Science has proven to us that what we are experiencing is a mirror of what we see in the world so to create an image of someone and to ask them to study it for a few days is an exercise that will give me a clear vision of how they see themselves and where to prod a bit to open their eyes to the blocks that they are experiencing. this is not comfortable but as we see in every other mime on Facebook, growth exists outside the comfort zone. Come with me and lets find some of those blocks in you 773-843-1794.

Tuesday, July 26, 2016

Looking Inward to Connect with the World

In a world that is increasingly “all up in your shit” it is important to take a step away from it all. We are bombarded by solutions to problems that don’t exist. We are constantly creating problems and deteriorating the pillars that we rely on to sustain some semblance of connection to one another and all that is. We find ourselves papering over the cracks in a home that what made for us specifically.

Social media, politics, poverty, food, air, human rights, everything that surrounds us deserves our attention. So where do we place it. How is gun violence or rights more important to some than poverty, and why is local poverty more important to others than global. Are these problems solvable? Are they someone’s responsibility?

What about the arts? Entertainment? What about all those things that are telling us what we need? Are nonprofits truly helping others? How can we know? Honesty, with the US presidency on the block these days there seems to be an acceptance to allow people to act like children and fear monger for votes, Trump directly and Clinton by scaring people against Trump. It is a real mess. So where do solutions exist? How do we take the concerns of everyone and move forward?

I think people are increasingly getting sick of being told what to do, what to think and how to live. I know I am. I much prefer to love everyone around me and I have found that doing that opens me up to love myself that much more. Trusting my path is not easy, but it is essential. I practice being honest every day, I look at my bais and try to locate its source. I watch myself feel fear, anger, and shame, when they arise I look to what caused it and it is often that I want something from myself that I do not know how to give myself. I use that to explore what I lack internally.

How does that help the world, is it not selfish? I do not think so, I see it as healthy.

We are all one. I don’t think that statement can be argued by too many people, and if does cause an argument is not worth engaging in. So if we are all one then we are part of a singular consciousness which is us. When we have a focus, drive, desire, inkling or thought, it is coming from us individually and as a whole.

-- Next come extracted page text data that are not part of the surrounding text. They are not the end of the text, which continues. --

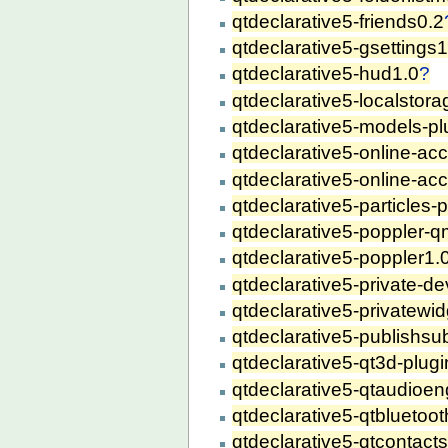
qtdeclarative5-friends0.2
qtdeclarative5-gsettings1
qtdeclarative5-hud1.0
?
qtdeclarative5-localstora
qtdeclarative5-models-pl
qtdeclarative5-online-acc
qtdeclarative5-online-acc
qtdeclarative5-particles-p
qtdeclarative5-poppler-q
qtdeclarative5-poppler1.
qtdeclarative5-private-de
qtdeclarative5-privatewid
qtdeclarative5-publishsu
qtdeclarative5-qt3d-plugi
qtdeclarative5-qtaudioen
qtdeclarative5-qtbluetoot
qtdeclarative5-qtcontacts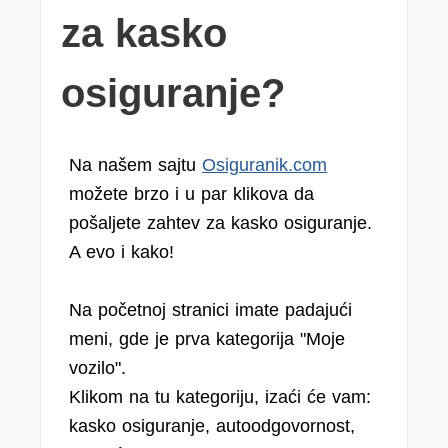
za kasko
osiguranje?
Na našem sajtu
Osiguranik.com
možete brzo i u par klikova da
pošaljete zahtev za kasko osiguranje.
A evo i kako!
Na početnoj stranici imate padajući
meni, gde je prva kategorija "Moje
vozilo".
Klikom na tu kategoriju, izaći će vam:
kasko osiguranje, autoodgovornost,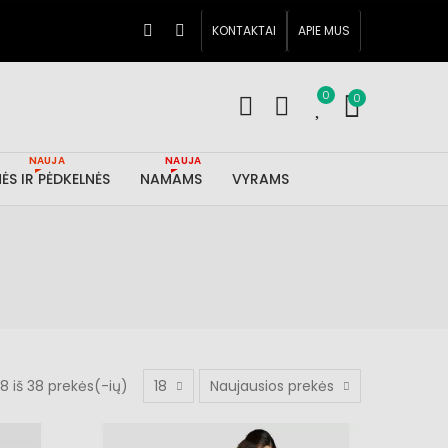
KONTAKTAI
APIE MUS
0
0
NAUJA
NAUJA
ĖS IR PĖDKELNĖS
NAMAMS
VYRAMS
 iš 38 prekės(-ių)
18
Naujausios prekės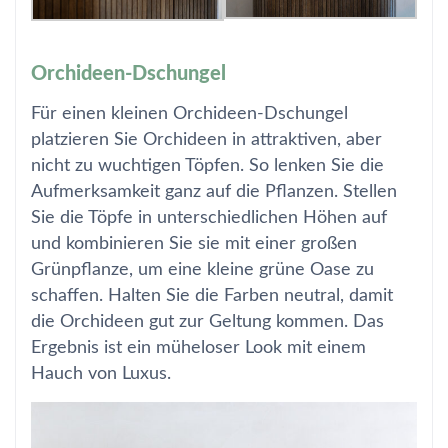
Orchideen-Dschungel
Für einen kleinen Orchideen-Dschungel
platzieren Sie Orchideen in attraktiven, aber
nicht zu wuchtigen Töpfen. So lenken Sie die
Aufmerksamkeit ganz auf die Pflanzen. Stellen
Sie die Töpfe in unterschiedlichen Höhen auf
und kombinieren Sie sie mit einer großen
Grünpflanze, um eine kleine grüne Oase zu
schaffen. Halten Sie die Farben neutral, damit
die Orchideen gut zur Geltung kommen. Das
Ergebnis ist ein müheloser Look mit einem
Hauch von Luxus.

There is too much wrangling thought because of “reality” or “being realistic.”

Life is in front of us and we can fight it or enter it with passion and trust. When we feel the need to fight, we fight, but that doesn’t mean our opposition is wrong, it just means we were both looking for a fight. Of course this may seem to only work when everyone is on the same page and moving toward a goal of being totally honest with a love for themselves and the world, but I think it can be an uneven struggle as it is today. Sometimes we lose lives of those that are honest, those are hard lost battles on the forefront of our consciousness, I am grateful for the press that those have been receiving as of late, but know that there are struggles that you will never hear about. Keep those in your heart as well.

Be honest, not blind, Susan Sarandon said “People are awake” in an interview the other day and she is right. The more people that wake up the more they will inspire to wake up. I want to connect and help those that are beginning to wake up to take a hard look at themselves, honestly. There is very little that can be done when we look outward and judge without looking inward with love.